Kirkus Reviews QR Code
WITH EXTREME PREJUDICE by Frederick Barton

WITH EXTREME PREJUDICE

by Frederick Barton

Pub Date: Nov. 1st, 1993
ISBN: 0-679-40813-4
Publisher: Villard

A year after his lawyer wife was killed in a car accident, a burglary in his house makes New Orleans film reviewer Mike Barnett wonder whether her death was really accidental. Five years before she died, Joan Barnett was hired by black developer Tom Grieve to sue real-estate mogul Sheldon Retif for withholding the right to build Thomas Jefferson Magnet High School on the site that Retif sold Grieve. Losing the case on a shaky verdict by distinguished Judge Leon Delacroix, Joan argued the appeal all the way to a procedural victory in the Supreme Court— but too late to change the location of the school (which had already been built) or help Grieve (who died soon after). Now that the burglary has alerted Mike to Joan's missing Grieve v. Retif files, though, nagging questions return. What did Retif hope to get by building the school on a plot of land the University of New Orleans had donated to the city? Why had Delacroix ruled against Joan's client? Why has Tammy Dieter-White, Joan's old antagonist in the case, forbidden her associate Johnny Chambers, formerly of Joan's firm, to talk to Mike? And what does Joan's death have to do with the current executions of gay men throughout the city?
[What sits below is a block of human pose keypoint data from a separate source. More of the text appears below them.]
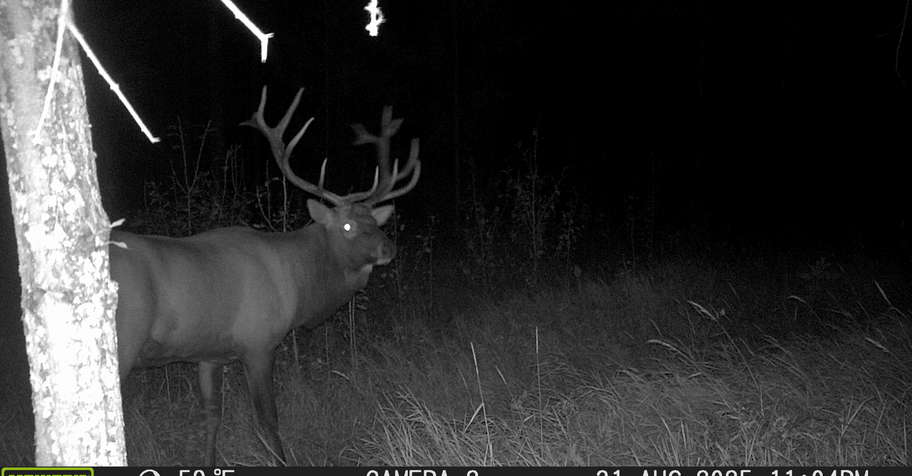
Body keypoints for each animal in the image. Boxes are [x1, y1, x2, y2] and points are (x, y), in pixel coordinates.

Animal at [109, 86, 420, 465]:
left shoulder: (209, 353)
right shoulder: (258, 342)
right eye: (347, 226)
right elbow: (267, 421)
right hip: (124, 340)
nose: (389, 248)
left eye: (375, 221)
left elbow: (212, 416)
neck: (298, 284)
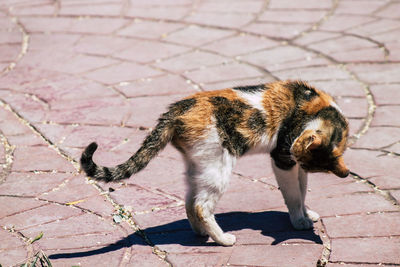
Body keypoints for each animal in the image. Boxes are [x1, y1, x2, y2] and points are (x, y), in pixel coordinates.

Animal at [81, 81, 350, 247]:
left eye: (310, 166)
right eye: (291, 149)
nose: (293, 152)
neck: (318, 111)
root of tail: (174, 111)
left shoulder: (295, 165)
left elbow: (302, 191)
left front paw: (308, 213)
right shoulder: (282, 159)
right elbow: (293, 195)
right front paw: (299, 221)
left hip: (199, 166)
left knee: (189, 200)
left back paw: (201, 232)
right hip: (218, 167)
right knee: (201, 205)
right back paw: (222, 239)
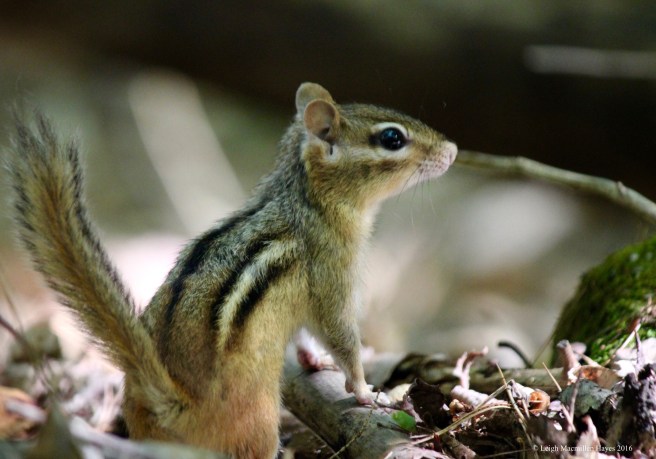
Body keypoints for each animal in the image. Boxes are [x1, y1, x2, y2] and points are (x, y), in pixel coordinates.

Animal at [8, 82, 457, 458]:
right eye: (392, 138)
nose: (452, 150)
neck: (305, 199)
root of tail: (172, 400)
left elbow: (306, 334)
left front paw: (314, 361)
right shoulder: (332, 271)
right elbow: (340, 335)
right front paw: (367, 392)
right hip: (259, 419)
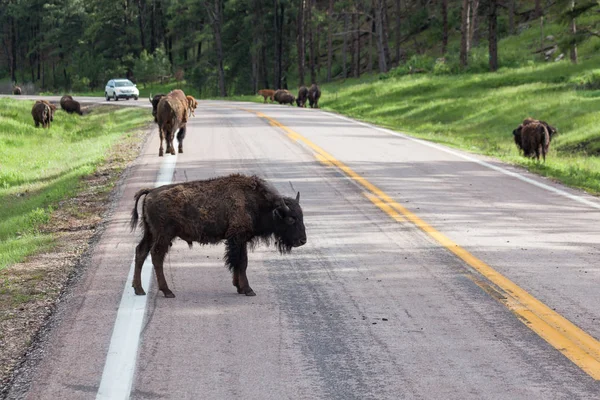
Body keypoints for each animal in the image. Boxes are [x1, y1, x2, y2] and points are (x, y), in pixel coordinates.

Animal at [129, 173, 308, 298]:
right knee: (156, 256)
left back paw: (139, 289)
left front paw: (239, 287)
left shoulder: (240, 240)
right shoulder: (237, 238)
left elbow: (240, 262)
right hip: (163, 235)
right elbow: (240, 262)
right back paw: (167, 291)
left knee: (141, 251)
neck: (257, 202)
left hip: (150, 233)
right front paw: (248, 289)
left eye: (302, 216)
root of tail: (150, 192)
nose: (302, 240)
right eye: (291, 219)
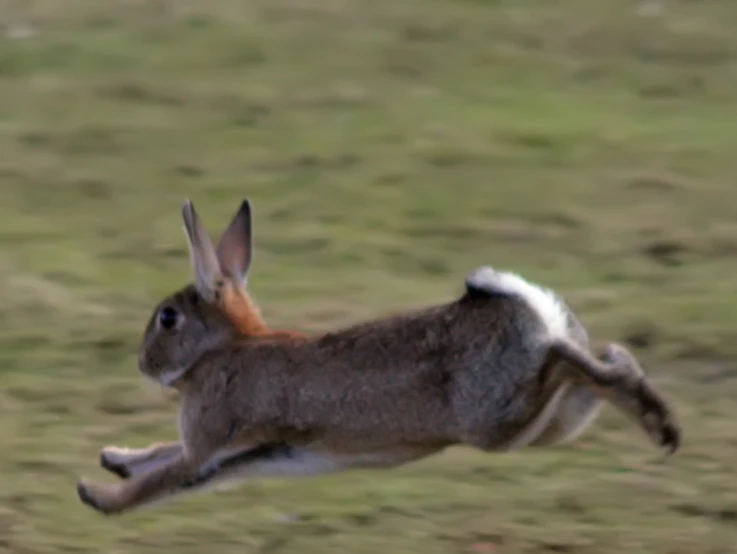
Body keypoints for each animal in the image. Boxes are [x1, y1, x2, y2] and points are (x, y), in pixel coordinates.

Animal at [76, 197, 680, 512]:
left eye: (167, 318)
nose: (143, 364)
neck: (227, 348)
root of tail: (531, 314)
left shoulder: (208, 439)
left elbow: (163, 479)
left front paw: (96, 495)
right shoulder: (225, 453)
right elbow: (163, 457)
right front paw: (114, 457)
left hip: (498, 418)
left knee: (570, 364)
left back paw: (660, 423)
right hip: (548, 424)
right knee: (599, 374)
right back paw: (655, 414)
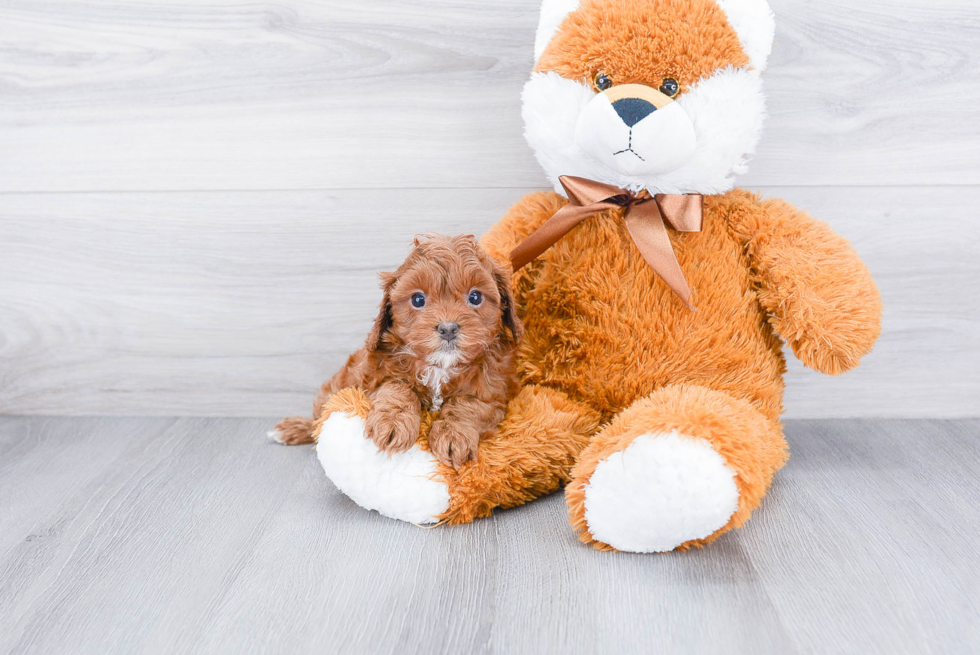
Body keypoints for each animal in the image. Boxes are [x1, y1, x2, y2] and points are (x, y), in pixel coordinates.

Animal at [270, 236, 520, 472]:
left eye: (475, 297)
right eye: (418, 299)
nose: (448, 328)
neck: (440, 368)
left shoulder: (494, 396)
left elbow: (469, 403)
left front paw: (453, 435)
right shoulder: (369, 377)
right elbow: (397, 386)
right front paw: (392, 423)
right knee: (319, 419)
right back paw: (294, 428)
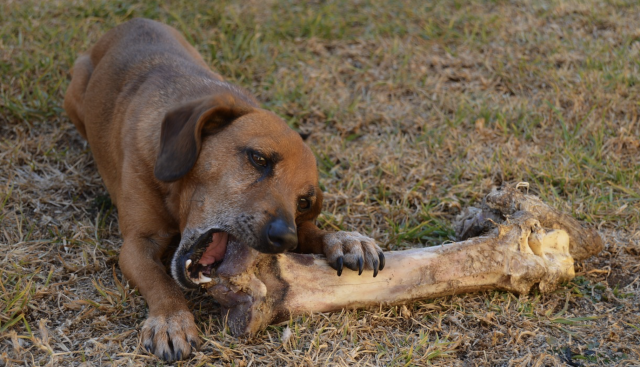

Readers who can get past the leaden badinage of Mike and Joan in extended flashback—plus the oracular wisdom of Mike's endless film reviews, heavy with liberal uplift—will find the answers satisfyingly revealing about racial politics, big-city corruption, and the self- created mythography of the Big Easy. Though it may make you impatient with the characters—how long is it going to take Mike to realize that Joan's death was no accident?—the mystery plot lends Barton (The El Cholo Feeling Passes, 1985; Courting Pandemonium, 1986) a new momentum and a cumulative power that's surprisingly moving.